> _所给数据_:
******************************

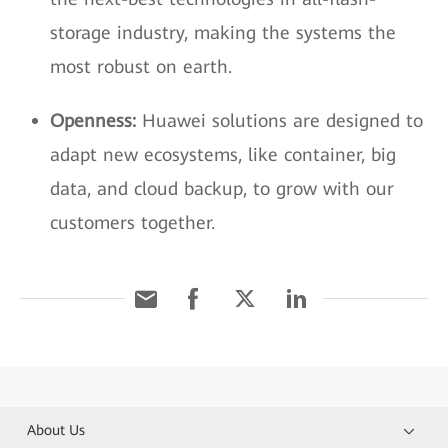
storage industry, making the systems the
most robust on earth.
Openness:
Huawei solutions are designed to
adapt new ecosystems, like container, big
data, and cloud backup, to grow with our
customers together.
About Us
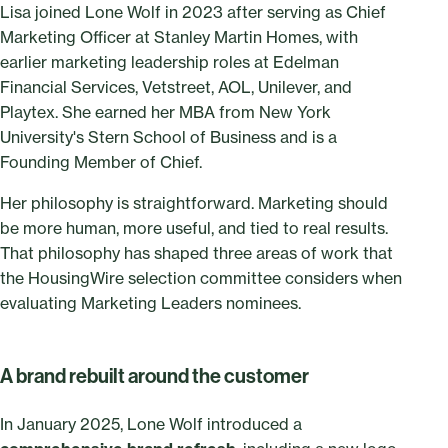
Lisa joined Lone Wolf in 2023 after serving as Chief
Marketing Officer at Stanley Martin Homes, with
earlier marketing leadership roles at Edelman
Financial Services, Vetstreet, AOL, Unilever, and
Playtex. She earned her MBA from New York
University's Stern School of Business and is a
Founding Member of Chief.
Her philosophy is straightforward. Marketing should
be more human, more useful, and tied to real results.
That philosophy has shaped three areas of work that
the HousingWire selection committee considers when
evaluating Marketing Leaders nominees.
A brand rebuilt around the customer
In January 2025, Lone Wolf introduced a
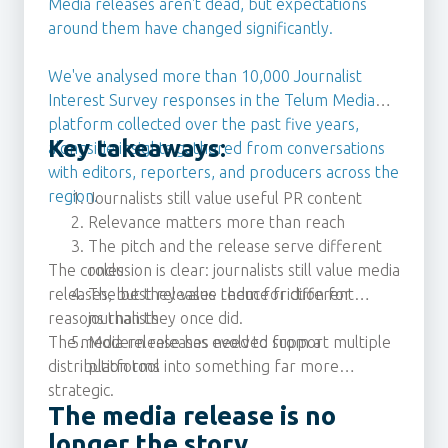
Media releases aren't dead, but expectations
around them have changed significantly.
We've analysed more than 10,000 Journalist
Interest Survey responses in the Telum Media
platform collected over the past five years,
Key takeaways:
alongside insights gathered from conversations
with editors, reporters, and producers across the
region.
Journalists still value useful PR content
Relevance matters more than reach
The pitch and the release serve different
The conclusion is clear: journalists still value media
roles
releases, but they value them for different
The best releases reduce friction for
reasons than they once did.
journalists
The media release has evolved from a
Modern releases need to support multiple
distribution tool into something far more
platforms
strategic.
The media release is no
longer the story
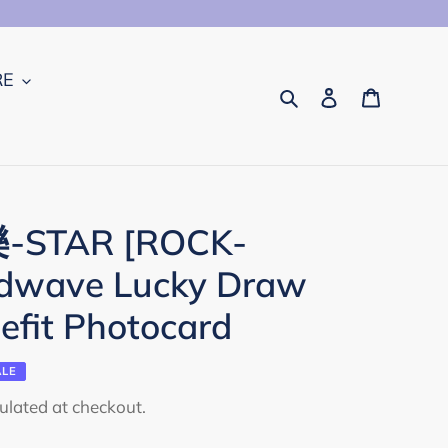
RE
Search
Log in
Cart
'樂-STAR [ROCK-
ndwave Lucky Draw
efit Photocard
ALE
ulated at checkout.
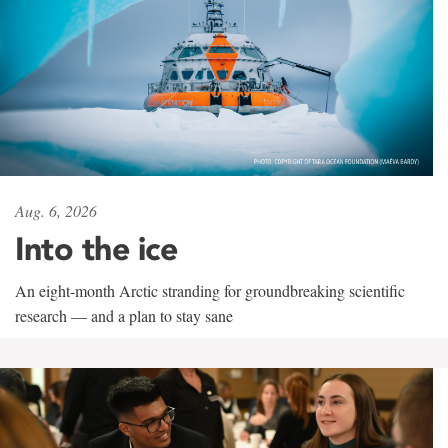
Aug. 6, 2026
Into the ice
An eight-month Arctic stranding for groundbreaking scientific
research — and a plan to stay sane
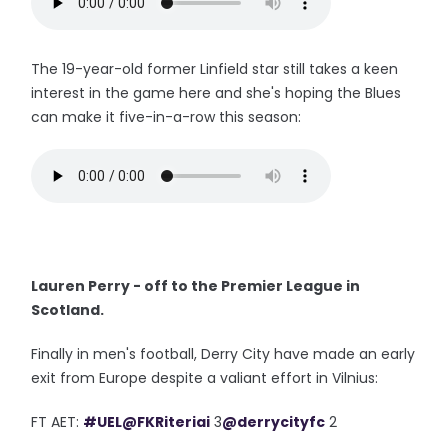
The 19-year-old former Linfield star still takes a keen
interest in the game here and she's hoping the Blues
can make it five-in-a-row this season:
Lauren Perry - off to the Premier League in
Scotland.
Finally in men's football, Derry City have made an early
exit from Europe despite a valiant effort in Vilnius:
FT AET:
#UEL
@FKRiteriai
3
@derrycityfc
2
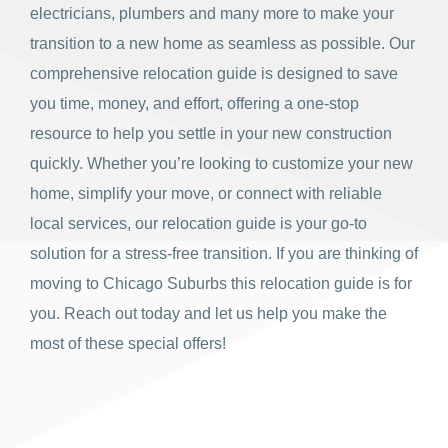
electricians, plumbers and many more to make your
transition to a new home as seamless as possible. Our
comprehensive relocation guide is designed to save
you time, money, and effort, offering a one-stop
resource to help you settle in your new construction
quickly. Whether you’re looking to customize your new
home, simplify your move, or connect with reliable
local services, our relocation guide is your go-to
solution for a stress-free transition. If you are thinking of
moving to Chicago Suburbs this relocation guide is for
you. Reach out today and let us help you make the
most of these special offers!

******************************

> _所需操作_:
说出上面各项中有多少行含有字符串“make”，只给数字，区分大小写。

> _答案_:
3